### PROBLEM TO WORK ON
Copy out the stretch of lines from the one containing "right hip: (341, 95, -1)" through the end of the lines below, keeping each exactly as it is.

Source data
[Start of Attachment]

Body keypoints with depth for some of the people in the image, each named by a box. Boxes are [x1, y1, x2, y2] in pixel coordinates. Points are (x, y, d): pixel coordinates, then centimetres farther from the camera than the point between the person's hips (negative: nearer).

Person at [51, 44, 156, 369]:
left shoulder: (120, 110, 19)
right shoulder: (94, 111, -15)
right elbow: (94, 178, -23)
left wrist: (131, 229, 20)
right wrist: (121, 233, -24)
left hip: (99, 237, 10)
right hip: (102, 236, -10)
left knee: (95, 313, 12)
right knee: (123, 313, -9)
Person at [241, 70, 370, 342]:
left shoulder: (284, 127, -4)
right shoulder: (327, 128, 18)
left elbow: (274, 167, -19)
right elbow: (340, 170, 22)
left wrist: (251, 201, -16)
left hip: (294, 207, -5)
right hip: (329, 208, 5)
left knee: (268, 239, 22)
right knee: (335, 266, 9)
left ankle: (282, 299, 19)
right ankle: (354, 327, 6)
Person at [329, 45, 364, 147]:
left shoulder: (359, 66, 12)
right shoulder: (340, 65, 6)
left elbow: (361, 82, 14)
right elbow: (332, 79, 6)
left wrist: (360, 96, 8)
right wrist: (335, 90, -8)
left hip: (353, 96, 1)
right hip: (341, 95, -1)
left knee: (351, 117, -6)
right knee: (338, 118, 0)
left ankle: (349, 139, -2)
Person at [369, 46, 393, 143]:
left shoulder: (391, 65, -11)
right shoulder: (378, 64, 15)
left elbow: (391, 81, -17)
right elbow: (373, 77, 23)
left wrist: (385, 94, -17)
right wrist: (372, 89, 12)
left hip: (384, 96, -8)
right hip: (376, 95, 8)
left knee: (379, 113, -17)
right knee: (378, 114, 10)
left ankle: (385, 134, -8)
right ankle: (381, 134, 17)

[End of Attachment]

### TASK ANSWER
right hip: (341, 95, -1)
left knee: (351, 117, -6)
right knee: (338, 118, 0)
left ankle: (349, 139, -2)
Person at [369, 46, 393, 143]:
left shoulder: (391, 65, -11)
right shoulder: (378, 64, 15)
left elbow: (391, 81, -17)
right elbow: (373, 77, 23)
left wrist: (385, 94, -17)
right wrist: (372, 89, 12)
left hip: (384, 96, -8)
right hip: (376, 95, 8)
left knee: (379, 113, -17)
right knee: (378, 114, 10)
left ankle: (385, 134, -8)
right ankle: (381, 134, 17)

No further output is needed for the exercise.